The task:
Transcribe the data exactly, pictures excluded.

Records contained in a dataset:
============================================================
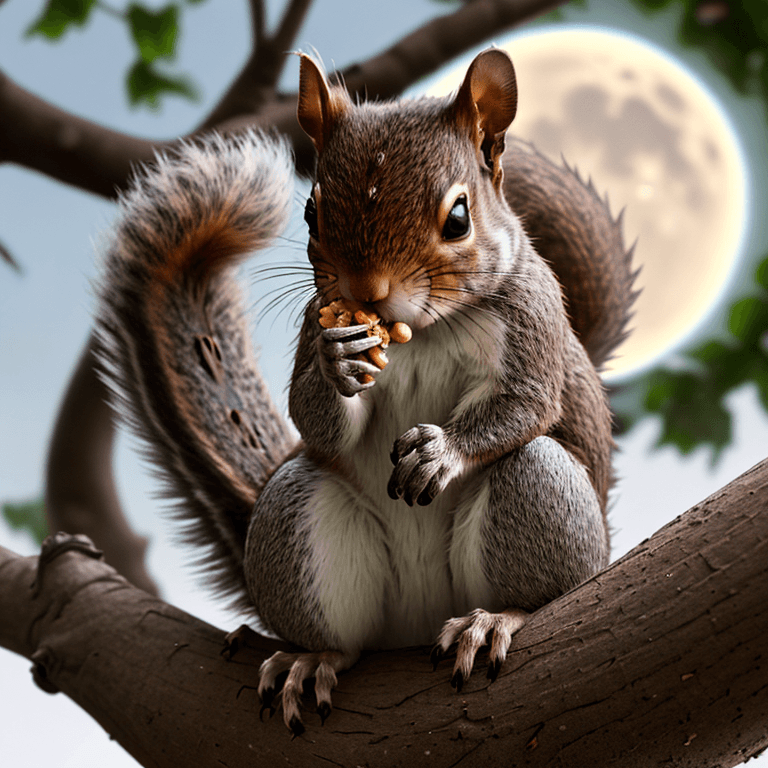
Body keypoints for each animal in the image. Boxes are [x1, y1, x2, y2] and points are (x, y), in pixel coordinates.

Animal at [95, 48, 636, 735]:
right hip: (296, 517)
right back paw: (311, 658)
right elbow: (315, 417)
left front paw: (440, 452)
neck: (421, 332)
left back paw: (494, 619)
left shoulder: (531, 319)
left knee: (533, 537)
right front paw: (336, 364)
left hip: (541, 497)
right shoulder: (314, 319)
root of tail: (416, 626)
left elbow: (526, 401)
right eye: (311, 211)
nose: (366, 291)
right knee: (342, 632)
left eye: (459, 218)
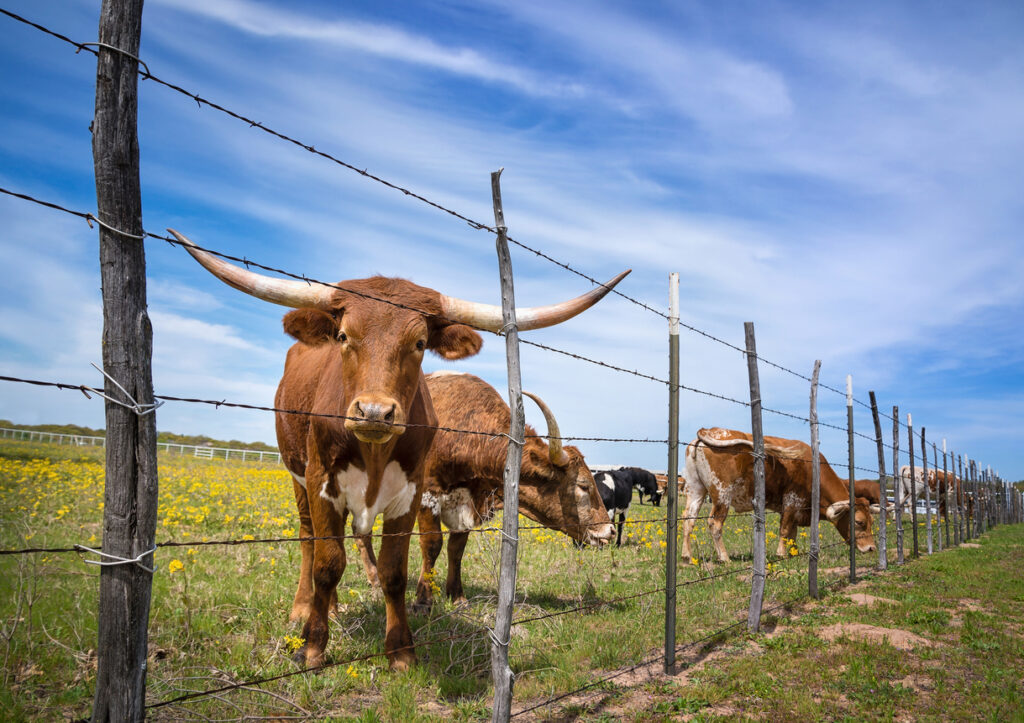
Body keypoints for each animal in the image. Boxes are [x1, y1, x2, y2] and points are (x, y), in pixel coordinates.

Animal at [172, 228, 626, 667]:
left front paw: (445, 604)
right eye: (343, 336)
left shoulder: (435, 495)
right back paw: (310, 607)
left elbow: (434, 553)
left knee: (357, 538)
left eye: (421, 342)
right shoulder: (393, 490)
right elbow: (386, 553)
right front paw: (321, 643)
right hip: (298, 476)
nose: (607, 531)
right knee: (311, 541)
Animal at [679, 426, 880, 561]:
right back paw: (724, 557)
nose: (871, 548)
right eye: (859, 522)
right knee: (715, 524)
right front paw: (782, 554)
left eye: (872, 521)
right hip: (722, 495)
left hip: (696, 489)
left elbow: (792, 532)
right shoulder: (792, 500)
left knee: (688, 519)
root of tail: (710, 430)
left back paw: (686, 556)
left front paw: (793, 552)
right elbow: (784, 529)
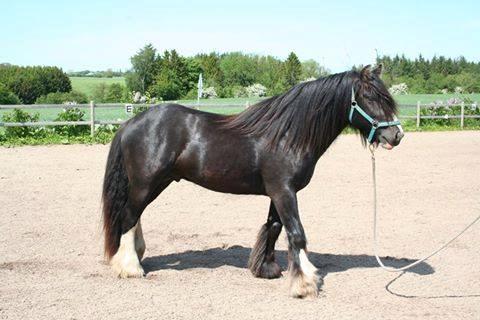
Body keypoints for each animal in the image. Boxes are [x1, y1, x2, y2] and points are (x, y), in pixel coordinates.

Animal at [103, 64, 404, 298]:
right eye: (369, 96)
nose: (396, 135)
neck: (288, 136)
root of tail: (131, 123)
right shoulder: (284, 191)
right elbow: (296, 233)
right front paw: (305, 284)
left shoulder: (279, 193)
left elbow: (274, 228)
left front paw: (266, 269)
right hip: (145, 184)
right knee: (129, 216)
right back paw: (130, 267)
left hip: (156, 183)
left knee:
============================================================
Response to this exercise:
Body keypoints for each animal in the image. Boxes are [x1, y1, x2, y2] and points are (x, y), in pixel coordinates.

Animal at [95, 48, 636, 735]:
right hip: (296, 517)
right back paw: (311, 658)
right elbow: (315, 417)
left front paw: (440, 452)
neck: (421, 332)
left back paw: (494, 619)
left shoulder: (531, 319)
left knee: (533, 537)
right front paw: (336, 364)
left hip: (541, 497)
right shoulder: (314, 319)
root of tail: (416, 626)
left elbow: (526, 401)
right eye: (311, 211)
nose: (366, 291)
right knee: (342, 632)
left eye: (459, 218)
Body keypoints for each animal in the image. Boxes are [x1, y1, x2, y2] and points are (x, y), in pixel coordinates.

Animal at [172, 228, 626, 667]:
left front paw: (445, 604)
right eye: (343, 336)
left shoulder: (435, 495)
right back paw: (310, 607)
left elbow: (434, 553)
left knee: (357, 538)
left eye: (421, 342)
right shoulder: (393, 490)
right elbow: (386, 553)
right front paw: (321, 643)
right hip: (298, 476)
nose: (607, 531)
right knee: (311, 541)
Animal at [679, 426, 880, 561]:
right back paw: (724, 557)
nose: (871, 548)
right eye: (859, 522)
right knee: (715, 524)
right front paw: (782, 554)
left eye: (872, 521)
right hip: (722, 495)
left hip: (696, 489)
left elbow: (792, 532)
right shoulder: (792, 500)
left knee: (688, 519)
root of tail: (710, 430)
left back paw: (686, 556)
left front paw: (793, 552)
right elbow: (784, 529)
Body keypoints for each animal in the image. Boxes are [x1, y1, x2, y2] and points are (x, y), in pixel coordinates.

Animal at [103, 64, 404, 298]:
right eye: (369, 96)
nose: (396, 135)
neck: (288, 136)
root of tail: (131, 123)
right shoulder: (284, 191)
right elbow: (296, 233)
right front paw: (305, 284)
left shoulder: (279, 193)
left elbow: (274, 228)
left front paw: (266, 269)
right hip: (145, 184)
right knee: (129, 216)
right back paw: (130, 267)
left hip: (156, 183)
left knee:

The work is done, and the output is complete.